Are you interested in learning more about the weather?
As a follow-on to our article on freely available educational resources aimed at primary and secondary school students and teachers, here we provide links to other websites and courses for anyone interested in learning more about the science of meteorology. There are free courses and modules available to suit all abilities, from beginners to advanced, on topics ranging from climate science to monitoring the oceans from space to instrumentation to probabilistic forecasting and much, much more.
1. Courses and Material
The University Corporation for Atmospheric Research (UCAR) MetEd website provides resources to benefit the weather forecasting community, university atmospheric scientists and students, and anyone interested in learning more about meteorology, weather forecasting, and geoscience. The site has a wide range of short courses, some of which are used as part of university degree curricula. The modules are interactive and include quizzes to test your progress. All courses are free but it is necessary to sign up for an account on the website first.

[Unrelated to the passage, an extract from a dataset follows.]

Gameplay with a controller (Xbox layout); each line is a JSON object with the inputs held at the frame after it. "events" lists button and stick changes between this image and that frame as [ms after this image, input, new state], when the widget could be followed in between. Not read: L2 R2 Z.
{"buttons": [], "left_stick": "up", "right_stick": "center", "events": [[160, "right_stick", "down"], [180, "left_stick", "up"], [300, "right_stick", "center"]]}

FutureLearn offers a diverse selection of courses from leading universities and cultural institutions around the world. You can choose the free option or upgrade for additional benefits. Weather-related courses on this platform include the RMetS and University of Reading award-winning course “Come Rain or Shine: Understanding the Weather”, “Learn about Weather” by the University of Exeter and “Causes of Climate Change” by the University of Bergen.
EUMETSAT is the European Organisation for the Exploitation of Meteorological Satellites. It is an intergovernmental organisation whose purpose is to supply weather and climate-related satellite data, images and products – 24 hours a day, 365 days a year – to National Meteorological Services and other users worldwide. Satellites are a key meteorological remote sensing tool. Satellite data has many uses including its incorporation in the complex mathematical models used for weather forecasting. Some of EUMETSAT’s courses are available on the FutureLearn platform. The EUMETSAT website contains a selection of case studies and training courses which use satellite data.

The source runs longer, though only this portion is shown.